Então, gastos alguns bilhões de dólares, poderemos receber com muito mais estabilidade os sinais da Internet. Nada nos roubará notícias como estas:

1. Cindy Crawford caminha para manter a forma

2. Carolina Dieckmann exibe biquíni de oncinha durante gravação

3. Atriz vira pin-up nua em ensaio fotográfico

4. Camila Rodrigues faz as unhas em shopping do Rio

5. Com cinco metros, caveira gigante tem funções de sauna

6. Filha de Zezé Di Camargo diz que nunca beijou na frente do pai

7. Naomi Campbell toma sol de calcinha em Miami

Não, caro colega: ela não estava só de calcinha. Estava de blusa, supercoberta. E a calcinha, sinceramente, deveria ter o nome de calçona: é ainda maior que a parte de baixo dos velhíssimos maiôs duas-peças.

 

O grande título

Há um título que mais parece um teaser: um aperitivo da notícia. Ou a gente lê a notícia inteira ou não tem a menor idéia do que está acontecendo.
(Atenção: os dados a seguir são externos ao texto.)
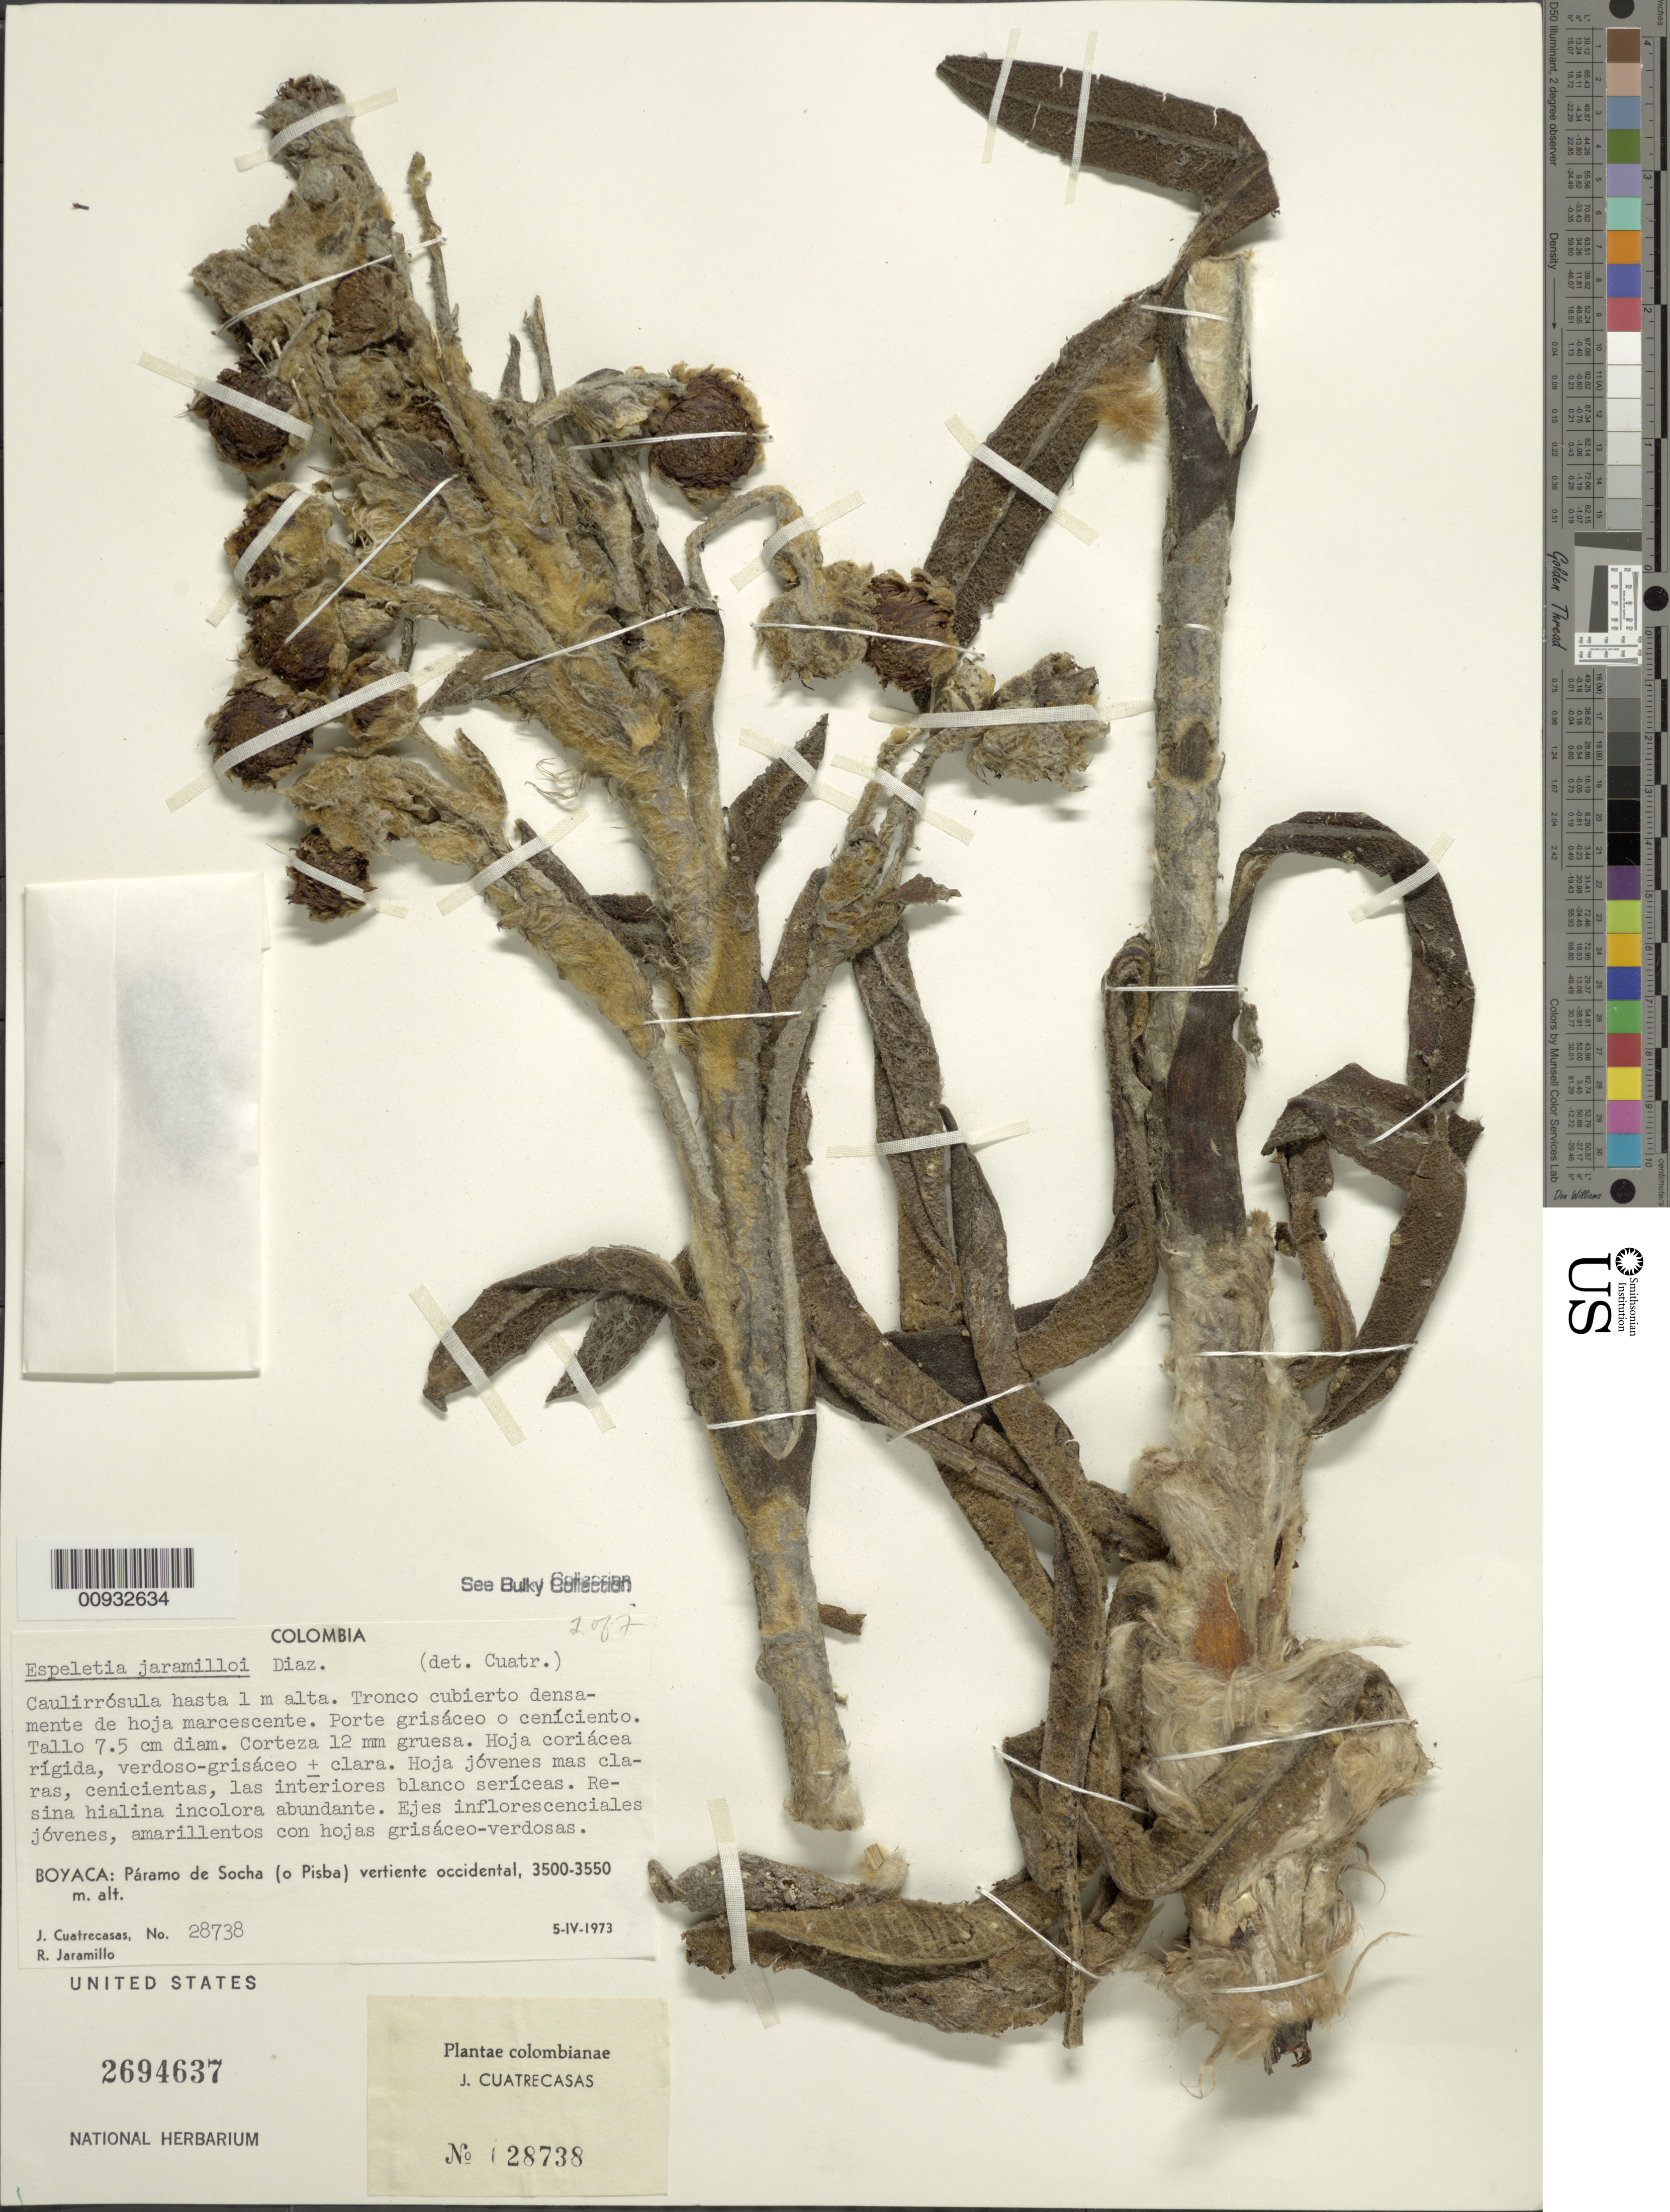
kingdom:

‘Garrafa dágua confirma namoro de Madonna, diz site americano’

E um ótimo, de um press-release, especialmente adequado ao atual noticiário:

‘Prêmio da Mega-Sena proporciona férias tranqüilas’

É verdade: nos últimos meses, pelo menos dois ganhadores da Mega-Sena passaram a desfrutar da tranqüilidade eterna.